夜風のあたる縁側のようなところで、1人空を眺める。

……もしかしたら、平和な生活はもう送れないかもしれないから…これから先、魔王討伐に向かう。それは過酷な旅になるだろうし、一筋縄ではいかない。

こうして、6人揃うのも__

…いや、考えないようにしよう。

いふ
 …なに黄昏れとるん? 
ないこ
 あれ、まろ。起きてたんだ 


今は深夜2:00。みんな寝静まっていたと思ってたけど…頑張り屋で努力家なまろはまだ起きていたみたいだ。何していたのかは知らないが。

いふ
 …まぁ。んで、こんなところで何しとるん 


「 早く寝ろよ 」
なんて眉間にシワを寄せるまろに、お前もな、なんて言い返す。

ないこ
 これからのことを考えてた。 


……魔王。

俺の大事な村を危険に晒した張本人。まろが一度封印してくれたからここ最近は平和であったが、魔王が普通に存在していた時は暴れまくって色んな人が被害にあった。

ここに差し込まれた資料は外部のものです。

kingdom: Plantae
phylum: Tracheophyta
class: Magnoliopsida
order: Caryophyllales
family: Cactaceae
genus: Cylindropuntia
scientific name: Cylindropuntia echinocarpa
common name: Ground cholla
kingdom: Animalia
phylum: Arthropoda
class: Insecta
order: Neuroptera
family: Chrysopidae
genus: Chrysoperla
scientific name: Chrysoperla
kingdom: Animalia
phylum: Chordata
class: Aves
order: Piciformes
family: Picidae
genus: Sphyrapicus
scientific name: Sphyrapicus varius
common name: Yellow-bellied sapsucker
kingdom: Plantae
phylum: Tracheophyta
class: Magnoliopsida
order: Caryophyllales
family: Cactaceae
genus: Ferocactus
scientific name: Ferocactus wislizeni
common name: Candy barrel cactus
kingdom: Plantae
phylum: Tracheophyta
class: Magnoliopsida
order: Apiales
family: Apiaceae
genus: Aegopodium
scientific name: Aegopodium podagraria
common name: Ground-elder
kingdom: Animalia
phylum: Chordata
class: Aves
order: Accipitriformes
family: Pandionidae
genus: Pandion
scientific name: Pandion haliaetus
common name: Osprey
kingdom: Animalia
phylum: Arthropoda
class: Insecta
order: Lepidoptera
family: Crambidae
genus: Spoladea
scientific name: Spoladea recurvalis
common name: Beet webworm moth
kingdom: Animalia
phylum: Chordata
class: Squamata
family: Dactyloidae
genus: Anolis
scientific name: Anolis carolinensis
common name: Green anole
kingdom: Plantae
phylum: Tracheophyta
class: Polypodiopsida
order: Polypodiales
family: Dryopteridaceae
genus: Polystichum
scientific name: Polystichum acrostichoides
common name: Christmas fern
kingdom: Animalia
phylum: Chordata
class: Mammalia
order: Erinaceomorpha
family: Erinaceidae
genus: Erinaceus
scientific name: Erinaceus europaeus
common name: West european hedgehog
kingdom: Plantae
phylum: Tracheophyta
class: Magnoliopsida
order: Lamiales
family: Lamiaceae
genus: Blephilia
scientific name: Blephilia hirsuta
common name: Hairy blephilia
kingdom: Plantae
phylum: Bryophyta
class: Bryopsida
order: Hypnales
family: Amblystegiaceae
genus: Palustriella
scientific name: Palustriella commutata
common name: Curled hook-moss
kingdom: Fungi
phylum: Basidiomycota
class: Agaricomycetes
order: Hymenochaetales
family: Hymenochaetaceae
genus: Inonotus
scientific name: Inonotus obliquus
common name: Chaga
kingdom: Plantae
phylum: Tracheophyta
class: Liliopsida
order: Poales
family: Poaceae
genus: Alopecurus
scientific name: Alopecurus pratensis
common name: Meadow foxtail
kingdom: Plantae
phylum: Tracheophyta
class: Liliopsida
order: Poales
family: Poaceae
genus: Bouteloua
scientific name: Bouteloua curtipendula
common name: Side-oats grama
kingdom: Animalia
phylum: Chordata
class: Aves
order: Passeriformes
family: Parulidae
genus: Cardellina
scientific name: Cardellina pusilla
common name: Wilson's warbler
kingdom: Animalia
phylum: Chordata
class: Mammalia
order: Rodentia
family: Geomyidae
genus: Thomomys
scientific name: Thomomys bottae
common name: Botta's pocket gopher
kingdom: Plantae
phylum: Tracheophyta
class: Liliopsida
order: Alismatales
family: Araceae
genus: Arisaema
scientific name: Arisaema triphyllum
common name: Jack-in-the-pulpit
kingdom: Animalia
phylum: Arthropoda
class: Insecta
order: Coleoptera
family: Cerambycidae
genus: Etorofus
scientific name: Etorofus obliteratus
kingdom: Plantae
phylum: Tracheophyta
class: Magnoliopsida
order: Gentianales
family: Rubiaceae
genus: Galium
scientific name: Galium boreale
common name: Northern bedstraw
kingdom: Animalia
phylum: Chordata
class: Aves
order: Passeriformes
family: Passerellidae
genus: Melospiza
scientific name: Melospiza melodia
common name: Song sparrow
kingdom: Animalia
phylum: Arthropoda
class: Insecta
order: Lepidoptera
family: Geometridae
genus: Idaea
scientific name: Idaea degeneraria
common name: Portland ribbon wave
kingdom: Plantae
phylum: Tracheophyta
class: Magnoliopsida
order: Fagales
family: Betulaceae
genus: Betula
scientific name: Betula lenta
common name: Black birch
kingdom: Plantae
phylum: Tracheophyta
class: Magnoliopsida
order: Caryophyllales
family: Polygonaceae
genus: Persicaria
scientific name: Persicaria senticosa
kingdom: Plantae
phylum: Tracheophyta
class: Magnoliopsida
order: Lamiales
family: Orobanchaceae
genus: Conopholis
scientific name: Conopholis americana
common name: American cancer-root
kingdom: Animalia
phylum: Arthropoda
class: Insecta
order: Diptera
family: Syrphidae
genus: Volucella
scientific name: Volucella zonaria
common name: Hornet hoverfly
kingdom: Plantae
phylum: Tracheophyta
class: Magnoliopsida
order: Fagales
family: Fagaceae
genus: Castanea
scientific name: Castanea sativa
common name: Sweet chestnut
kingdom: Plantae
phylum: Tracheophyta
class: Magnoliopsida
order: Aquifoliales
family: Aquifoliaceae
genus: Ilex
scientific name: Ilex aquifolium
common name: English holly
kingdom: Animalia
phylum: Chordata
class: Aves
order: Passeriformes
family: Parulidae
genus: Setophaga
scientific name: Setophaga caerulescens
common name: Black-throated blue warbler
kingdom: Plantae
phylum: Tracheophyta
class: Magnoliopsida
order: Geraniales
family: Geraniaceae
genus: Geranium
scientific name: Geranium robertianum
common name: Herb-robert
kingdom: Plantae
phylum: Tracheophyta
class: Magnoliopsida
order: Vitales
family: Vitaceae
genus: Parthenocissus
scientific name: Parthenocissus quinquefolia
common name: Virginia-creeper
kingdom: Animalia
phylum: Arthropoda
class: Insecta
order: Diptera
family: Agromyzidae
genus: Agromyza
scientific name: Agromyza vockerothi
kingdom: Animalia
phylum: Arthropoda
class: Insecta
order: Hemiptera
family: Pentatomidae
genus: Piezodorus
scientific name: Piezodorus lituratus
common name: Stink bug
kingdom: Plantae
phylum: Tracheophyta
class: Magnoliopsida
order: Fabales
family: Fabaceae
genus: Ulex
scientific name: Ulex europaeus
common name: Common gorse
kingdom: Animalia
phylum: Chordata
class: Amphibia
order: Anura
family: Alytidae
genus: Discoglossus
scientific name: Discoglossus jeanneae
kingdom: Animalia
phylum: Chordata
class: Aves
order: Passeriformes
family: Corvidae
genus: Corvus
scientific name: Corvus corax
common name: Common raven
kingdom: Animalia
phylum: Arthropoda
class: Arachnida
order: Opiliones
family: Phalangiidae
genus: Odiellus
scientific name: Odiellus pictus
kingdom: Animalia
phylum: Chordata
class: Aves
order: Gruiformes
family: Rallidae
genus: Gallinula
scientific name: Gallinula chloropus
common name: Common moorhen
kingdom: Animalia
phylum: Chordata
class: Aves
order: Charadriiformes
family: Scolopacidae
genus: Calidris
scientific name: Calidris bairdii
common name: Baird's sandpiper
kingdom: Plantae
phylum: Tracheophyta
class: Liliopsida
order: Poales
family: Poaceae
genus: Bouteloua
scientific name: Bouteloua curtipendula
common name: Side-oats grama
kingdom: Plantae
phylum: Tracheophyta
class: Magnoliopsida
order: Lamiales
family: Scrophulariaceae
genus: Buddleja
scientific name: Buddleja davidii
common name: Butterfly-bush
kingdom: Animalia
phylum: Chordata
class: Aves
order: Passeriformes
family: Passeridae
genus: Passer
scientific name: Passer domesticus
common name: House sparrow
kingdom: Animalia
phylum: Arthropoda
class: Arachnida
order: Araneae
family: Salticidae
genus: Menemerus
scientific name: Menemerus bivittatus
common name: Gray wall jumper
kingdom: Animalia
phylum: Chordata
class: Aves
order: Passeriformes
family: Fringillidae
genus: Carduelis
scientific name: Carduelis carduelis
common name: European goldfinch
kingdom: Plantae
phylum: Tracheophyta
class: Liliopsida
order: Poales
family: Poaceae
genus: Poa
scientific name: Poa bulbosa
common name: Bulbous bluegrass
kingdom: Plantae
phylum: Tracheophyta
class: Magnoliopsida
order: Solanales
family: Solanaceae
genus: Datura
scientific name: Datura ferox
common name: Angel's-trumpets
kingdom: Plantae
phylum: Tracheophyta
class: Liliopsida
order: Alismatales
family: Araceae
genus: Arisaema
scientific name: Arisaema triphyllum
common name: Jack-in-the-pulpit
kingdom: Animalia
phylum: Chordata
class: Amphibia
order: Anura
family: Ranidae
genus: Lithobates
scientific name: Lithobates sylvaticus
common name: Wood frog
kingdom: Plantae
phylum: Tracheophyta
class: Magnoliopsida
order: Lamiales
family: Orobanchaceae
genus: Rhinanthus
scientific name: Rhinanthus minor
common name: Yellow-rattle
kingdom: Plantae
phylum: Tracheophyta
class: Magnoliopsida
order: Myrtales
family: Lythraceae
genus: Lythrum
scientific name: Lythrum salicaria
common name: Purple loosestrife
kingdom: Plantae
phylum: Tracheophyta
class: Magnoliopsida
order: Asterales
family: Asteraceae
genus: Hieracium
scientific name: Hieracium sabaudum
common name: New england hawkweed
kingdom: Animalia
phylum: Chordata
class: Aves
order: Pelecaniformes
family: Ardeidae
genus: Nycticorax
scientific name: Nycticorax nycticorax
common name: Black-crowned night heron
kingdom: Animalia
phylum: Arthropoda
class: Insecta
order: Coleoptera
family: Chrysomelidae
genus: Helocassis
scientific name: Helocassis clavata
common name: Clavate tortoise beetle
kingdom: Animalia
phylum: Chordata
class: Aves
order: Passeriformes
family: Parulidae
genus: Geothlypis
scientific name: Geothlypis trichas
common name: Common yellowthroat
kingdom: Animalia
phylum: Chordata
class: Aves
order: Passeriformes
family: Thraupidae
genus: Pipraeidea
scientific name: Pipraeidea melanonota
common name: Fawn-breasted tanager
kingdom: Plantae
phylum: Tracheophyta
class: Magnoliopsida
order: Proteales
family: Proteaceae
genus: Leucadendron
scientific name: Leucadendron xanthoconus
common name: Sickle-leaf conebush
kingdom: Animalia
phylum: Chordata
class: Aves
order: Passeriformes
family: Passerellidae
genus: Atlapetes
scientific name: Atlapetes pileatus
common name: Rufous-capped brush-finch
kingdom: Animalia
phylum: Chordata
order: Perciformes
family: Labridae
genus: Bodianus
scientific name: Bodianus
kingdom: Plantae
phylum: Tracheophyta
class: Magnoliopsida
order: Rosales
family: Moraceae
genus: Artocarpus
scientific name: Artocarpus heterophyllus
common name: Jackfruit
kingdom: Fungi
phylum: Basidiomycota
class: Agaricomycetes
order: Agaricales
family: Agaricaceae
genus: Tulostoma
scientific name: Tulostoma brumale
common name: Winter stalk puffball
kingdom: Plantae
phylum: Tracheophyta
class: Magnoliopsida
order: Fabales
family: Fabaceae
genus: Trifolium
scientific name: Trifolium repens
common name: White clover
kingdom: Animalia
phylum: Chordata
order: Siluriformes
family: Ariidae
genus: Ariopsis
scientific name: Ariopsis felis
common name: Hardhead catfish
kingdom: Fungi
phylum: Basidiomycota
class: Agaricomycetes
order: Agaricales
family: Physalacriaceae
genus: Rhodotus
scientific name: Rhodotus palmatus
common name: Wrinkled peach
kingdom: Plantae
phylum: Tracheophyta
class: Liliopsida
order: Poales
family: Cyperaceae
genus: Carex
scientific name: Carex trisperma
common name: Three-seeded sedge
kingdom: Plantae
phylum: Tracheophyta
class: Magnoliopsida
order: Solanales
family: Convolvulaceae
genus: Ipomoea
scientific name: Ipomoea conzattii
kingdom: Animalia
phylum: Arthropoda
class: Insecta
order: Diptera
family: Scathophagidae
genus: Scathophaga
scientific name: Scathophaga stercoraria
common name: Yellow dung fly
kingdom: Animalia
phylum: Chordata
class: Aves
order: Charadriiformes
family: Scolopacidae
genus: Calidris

俺の爺ちゃんも、魔王のせいで世界で1番大事な家族を失った。

いふ
 これから…ね。まぁ、そう簡単なことちゃうよな 
ないこ
 ……ねぇ、まろのお話聞かせてよ 
いふ
 は…? 
ないこ
 ほら、まろの昔話。魔王を封印するまでの…お話 


おとぎ話を作り上げたのにも関わらず、まろは自分のことを語ろうとしない。だから……こうして、旅に出る前に、まろの話も聞いてみたい。

いふ
 そんなええ話ちゃうけどな 
ないこ
 よくなかったら語り継がれないよ 


この国を救ったヒーローだもん。

いふ
 …じゃあ、ちょっとだけやで? 


俺の隣に来て、同じように座り込む。息を大きく吸って吐いた後、まろはゆっくりと語り始めた。



まろが産まれたのは、噂通りヴァルシオン。ほとけっちと出会った街だ。でも…その頃のヴァルシオンは、平和だったみたい。この前のような事件とは程遠い、素敵な街だった。

子供の頃のいふ
 ね、鬼ごっこしたい! 


まろは、普通の街で産まれた普通の子供だった。魔王討伐なんて考えたこともない、そこらにいる剣士の家の子みたいに小さい頃から剣を振っていたわけでもない。

ただただ、外で遊んで、美味しいものをたくさん食べて、よく寝る普通の子。

子供の頃のいふ
 ぱぱ…?まま…? 


でも、まろが8歳になった頃。お母さんとお父さんは魔物によって殺された。森に出てから帰ってこなかった。まろは後から、両親が亡くなったのを知る。そして、魔王の仕業だということも。

許せなかった、大好きな両親を殺され、

普段の楽しい日常を奪われ、

それでものほほんと一日を過ごして普通に息を吸っていることが。

……その日、まろは魔王討伐に向けて歩き出した。















過去編。更新遅くなってすみません……

でもこれ完結までの道筋あるから全然書ける。更新頻度取り戻して頑張ります。